フィギュアスケート女子の紀平梨花(17=関大KFSC)も新型コロナウイルスの影響で世界選手権が中止となり、シニア2年目の全日程を終えた。

跳ぶのか、跳ばないのか-。今季注目されたのは4回転サルコーへの挑戦だった。国際スケート連盟(ISU)公認大会で成功させれば、シニア日本女子初の大技。今季を振り返る特集の後編は、紀平の考えを掘り下げる。

  ◇  ◇  ◇

◆チャレンジ・カップのフリーにおける紀平のジャンプ◆

順ジャンプ名(基礎点)結果

(1)3回転サルコー(4.30)5.50

(2)3回転半+2回転トーループ(9.30)11.38

(3)3回転ルッツ(5.90)7.32

(4)3回転半(8.00)10.08

(5)3回転フリップ+3回転トーループ※(10.45)11.62

(6)3回転ルッツ+2回転トーループ+2回転ループ(9.79)10.97

(7)3回転ループ(5.39)6.57

【注】4回転サルコーの基礎点は9.70点。※以降は演技後半のジャンプで基礎点が1.1倍

  ◇  ◇  ◇

世界選手権の中止が決まり、紀平は自身のツイッターに思いをつづった。ぶれない姿勢がそこにあった。

「どの試合も全力で演技することができました」

今季、注目は4回転サルコーへの挑戦だった。練習では着氷させ、フリーの演技直前に構成を決めることが多かった。結局、組み込んだのは昨年12月のグランプリ(GP)ファイナルで転倒した1本。成功はなかった。世界選手権の“予行演習”だった、2月のチャレンジ・カップ(CC)でも回避。その理由がある。

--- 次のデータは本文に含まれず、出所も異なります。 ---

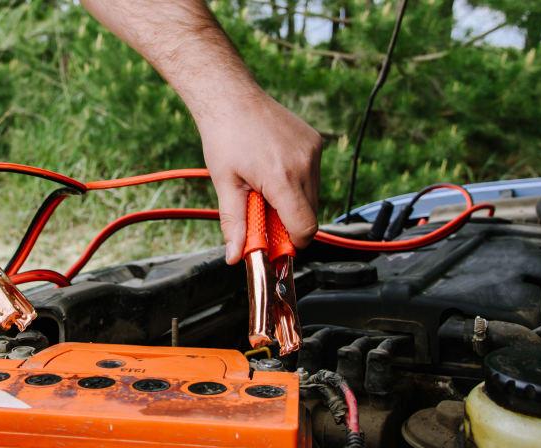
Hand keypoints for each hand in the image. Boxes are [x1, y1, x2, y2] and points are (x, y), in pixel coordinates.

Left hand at [197, 91, 322, 264]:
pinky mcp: (315, 143)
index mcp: (281, 178)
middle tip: (260, 210)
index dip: (291, 243)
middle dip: (287, 223)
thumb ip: (235, 224)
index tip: (274, 243)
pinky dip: (297, 182)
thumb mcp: (225, 185)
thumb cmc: (225, 136)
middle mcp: (304, 164)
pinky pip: (313, 176)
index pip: (305, 229)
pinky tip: (274, 168)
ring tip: (264, 185)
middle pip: (309, 216)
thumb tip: (236, 256)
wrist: (231, 98)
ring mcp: (313, 152)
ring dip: (292, 202)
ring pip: (313, 197)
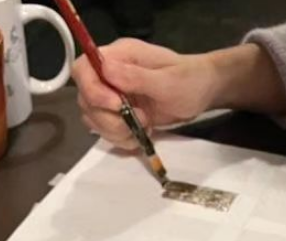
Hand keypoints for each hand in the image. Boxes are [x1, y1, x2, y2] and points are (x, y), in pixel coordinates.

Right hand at [73, 39, 216, 149]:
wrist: (201, 93)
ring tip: (144, 126)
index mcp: (119, 56)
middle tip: (140, 119)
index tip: (117, 106)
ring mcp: (112, 95)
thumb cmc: (190, 80)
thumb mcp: (168, 80)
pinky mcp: (118, 114)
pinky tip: (140, 134)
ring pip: (93, 118)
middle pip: (86, 99)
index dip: (93, 91)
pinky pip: (105, 130)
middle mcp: (110, 75)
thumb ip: (137, 77)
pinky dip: (120, 138)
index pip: (84, 69)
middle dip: (109, 118)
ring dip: (115, 131)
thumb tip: (105, 69)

参考になるのがCCのフリー(別表参照)だ。4回転サルコーに挑戦すれば、(1)の3回転が4回転となる。この演技は全てのジャンプで加点を導き、4回転を抜いた構成としては「90点ぐらい」と自己評価した。

判断の軸は4回転以外のジャンプの調子だった。演技後、4回転で転倒した場合を想定しながら言った。

「氷に座った状態から起き上がる作業がある分、息が上がる。1発目のアクセル((2))でシングル(1回転半)になる確率が高い」

世界一を目指す上で譲れないのが、大技3回転半を2本決めることだ。仮に(2)でミスをすれば、予定していた2回転トーループを付けられず、2本目の(4)を連続ジャンプにする重圧が懸かる。総崩れも考えられ「他のジャンプの自信が100%あれば、動揺せずに(4回転にも)挑戦できる。(当日、4回転以外が)変な感じだったので、やめておきました」と説明した。

ジュニア時代から将来を考え、4回転を練習してきた。大技にこだわりを持つが、固執はしない。GPファイナルを制したロシアの16歳コストルナヤは、4回転0本ながら完成度で勝負していた。刺激になった。

「昨季は『4回転がないとやっていけない』と思った。でも、4回転を跳んで、他が雑になるといけない。確実に(他の)点数が取れる自信がある時にしか(4回転は)やりたくない」

その上でこうも続けた。

「後々、コストルナヤ選手も4回転に入っていくと思う。私もオフはサルコー、トーループの(さらなる)練習に入っていきます」

紀平の考えは一貫している。「どの試合でも『勝つ』ということは、大切にしながらやっています」。目標は22年北京オリンピック(五輪)金メダル。「4回転成功」という派手さはないが、幹は確実に横へ太くなった。残り2年で、そこに花を咲かせる。